3 Then Esther spoke to the king again. She fell at the king’s feet and began crying. She begged the king to cancel the evil plan of Haman the Agagite. Haman had thought up the plan to hurt the Jews.
4 Then the king held out the gold scepter to Esther. Esther got up and stood in front of the king. 5 Then she said, “King, if you like me and if it pleases you, please do this for me. Please do this if you think it is a good idea. If the king is happy with me, please write a command that would stop the command Haman sent out. Haman the Agagite thought of a plan to destroy the Jews in all the king’s provinces, and he sent out commands for this to happen. 6 I am begging the king because I could not bear to see these terrible things happen to my people. I could not bear to see my family killed.”
7 King Xerxes answered Queen Esther and Mordecai the Jew, “Because Haman was against the Jews, I have given his property to Esther. And my soldiers have hanged him on the hanging post. 8 Now write another command by the authority of the king. Write it to help the Jews in a way that seems best to you. Then seal the order with the king’s special ring.

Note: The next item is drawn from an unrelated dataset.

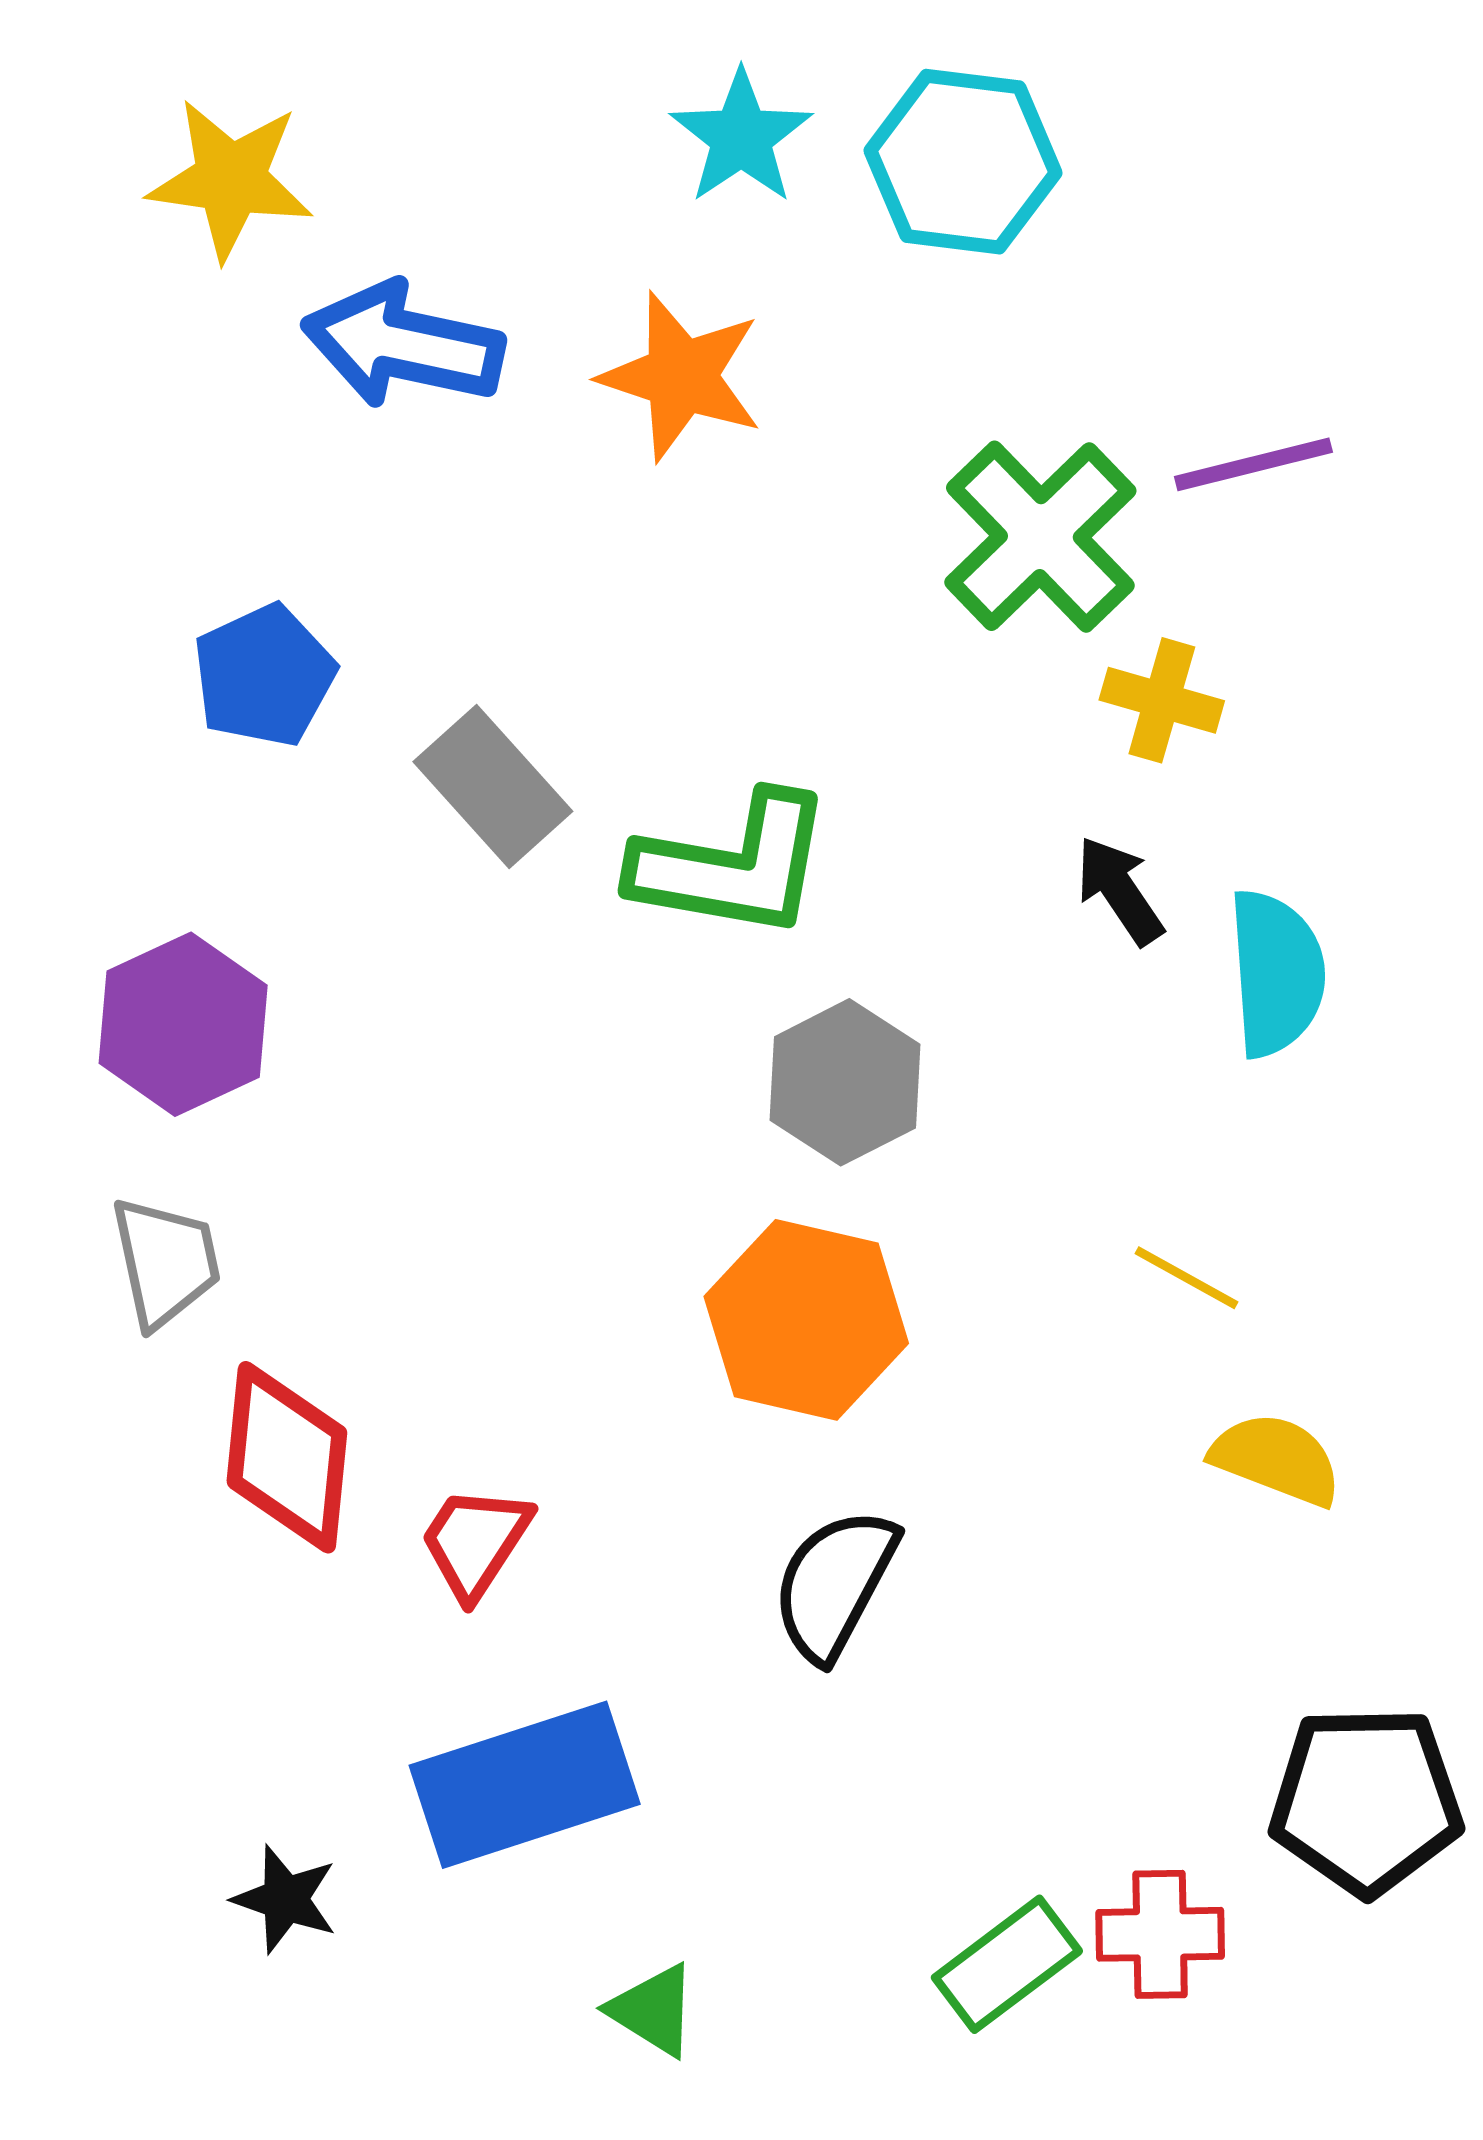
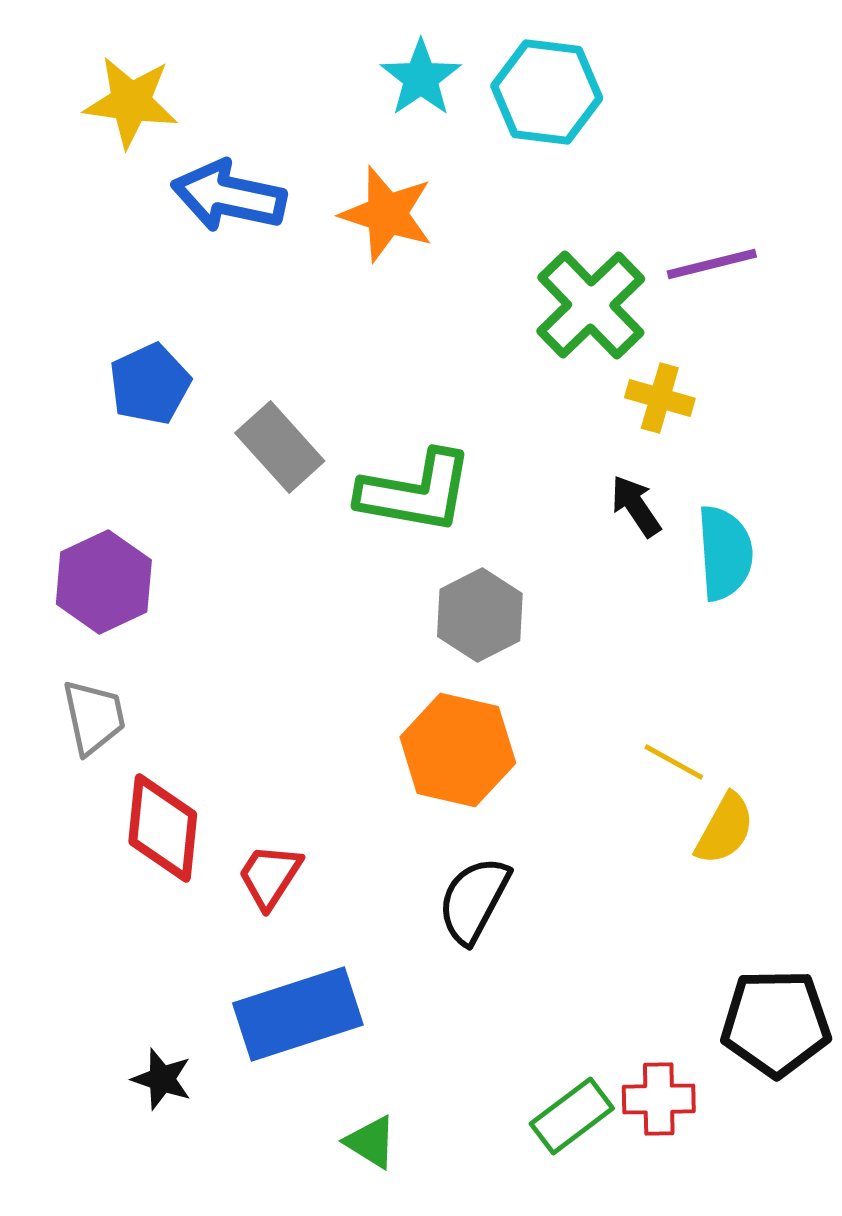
yellow line: (1187, 1278) -> (674, 762), moved
yellow semicircle: (1276, 1459) -> (725, 829), turned 98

No official letter written by the authority of the king and sealed with the king’s ring can be canceled.”
9 Very quickly the king’s secretaries were called. This was done on the 23rd day of the third month, the month of Sivan. They wrote out all of Mordecai’s commands to the Jews, and to the satraps, the governors, and officials of the 127 provinces. These provinces reached from India to Ethiopia. The commands were written in the language of each province and translated into the language of each group of people. The commands were written to the Jews in their own language and alphabet. 10 Mordecai wrote commands by the authority of King Xerxes. Then he sealed the letters with the king’s ring and sent them by messengers on horses. The messengers rode fast horses, which were raised especially for the king.
11 The king’s commands in the letters said this: The Jews in every city have the right to gather together to protect themselves. They have the right to ruin, kill, and completely destroy any army from any group who might attack them and their women and children. And the Jews have the right to take and destroy the property of their enemies.
12 The day set for the Jews to do this was the 13th day of the twelfth month, the month of Adar. They were permitted to do this in all King Xerxes’ provinces. 13 A copy of the letter with the king’s command was to be sent out. It became a law in every province. They announced it to all the people of every nation living in the kingdom. They did this so that the Jews would be ready for that special day. They would be allowed to pay their enemies back. 14 The messengers hurried out, riding on the king’s horses. The king commanded them to hurry. And the command was also put in the capital city of Susa.
15 Mordecai left the king. He was wearing special clothes from the king. His clothes were blue and white, and he had on a large gold crown. He also had a purple robe made of the best linen. There was a special celebration in Susa. The people were very happy. 16 It was an especially happy day for the Jews, a day of great joy and happiness.
17 Wherever the king’s command went in every province and every city, there was joy and gladness among the Jews. They were having parties and celebrating. Many of the common people from other groups became Jews. They did this because they were very afraid of the Jews.